## Exercise objective
Every line from the one with "1. **Plugin system**: Extensible" through the final line of the entries below should be returned exactly; leave out all other lines.

--- START ---

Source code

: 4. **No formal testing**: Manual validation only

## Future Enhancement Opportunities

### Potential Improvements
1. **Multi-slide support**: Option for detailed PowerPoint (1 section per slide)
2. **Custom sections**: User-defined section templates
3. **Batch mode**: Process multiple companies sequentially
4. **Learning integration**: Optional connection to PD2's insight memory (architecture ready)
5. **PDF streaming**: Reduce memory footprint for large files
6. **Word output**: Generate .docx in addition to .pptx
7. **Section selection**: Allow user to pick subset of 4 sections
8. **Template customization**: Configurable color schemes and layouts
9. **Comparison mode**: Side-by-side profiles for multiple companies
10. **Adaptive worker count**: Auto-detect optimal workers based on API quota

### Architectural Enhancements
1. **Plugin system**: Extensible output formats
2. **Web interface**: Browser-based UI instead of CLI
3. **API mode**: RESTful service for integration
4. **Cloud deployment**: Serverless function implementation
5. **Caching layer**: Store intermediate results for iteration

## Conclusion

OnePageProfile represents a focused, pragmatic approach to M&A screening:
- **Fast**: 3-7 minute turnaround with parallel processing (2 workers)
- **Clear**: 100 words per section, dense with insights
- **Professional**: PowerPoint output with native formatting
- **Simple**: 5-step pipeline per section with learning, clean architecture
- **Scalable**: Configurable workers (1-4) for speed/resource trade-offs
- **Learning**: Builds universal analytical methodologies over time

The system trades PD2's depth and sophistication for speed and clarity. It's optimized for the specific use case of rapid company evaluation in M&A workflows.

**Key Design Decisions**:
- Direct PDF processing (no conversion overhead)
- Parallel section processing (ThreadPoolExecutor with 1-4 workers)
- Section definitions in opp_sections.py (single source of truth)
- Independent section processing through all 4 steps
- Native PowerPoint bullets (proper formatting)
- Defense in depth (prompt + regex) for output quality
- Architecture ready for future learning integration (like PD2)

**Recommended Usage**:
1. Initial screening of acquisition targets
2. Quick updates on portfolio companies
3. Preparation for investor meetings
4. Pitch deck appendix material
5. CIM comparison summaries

--- END ---

## Response
1. **Plugin system**: Extensible output formats
2. **Web interface**: Browser-based UI instead of CLI
3. **API mode**: RESTful service for integration
4. **Cloud deployment**: Serverless function implementation
5. **Caching layer**: Store intermediate results for iteration

## Conclusion

OnePageProfile represents a focused, pragmatic approach to M&A screening:
- **Fast**: 3-7 minute turnaround with parallel processing (2 workers)
- **Clear**: 100 words per section, dense with insights
- **Professional**: PowerPoint output with native formatting
- **Simple**: 5-step pipeline per section with learning, clean architecture
- **Scalable**: Configurable workers (1-4) for speed/resource trade-offs
- **Learning**: Builds universal analytical methodologies over time

The system trades PD2's depth and sophistication for speed and clarity. It's optimized for the specific use case of rapid company evaluation in M&A workflows.

**Key Design Decisions**:
- Direct PDF processing (no conversion overhead)
- Parallel section processing (ThreadPoolExecutor with 1-4 workers)
- Section definitions in opp_sections.py (single source of truth)
- Independent section processing through all 4 steps
- Native PowerPoint bullets (proper formatting)
- Defense in depth (prompt + regex) for output quality
- Architecture ready for future learning integration (like PD2)

**Recommended Usage**:
1. Initial screening of acquisition targets
2. Quick updates on portfolio companies
3. Preparation for investor meetings
4. Pitch deck appendix material
5. CIM comparison summaries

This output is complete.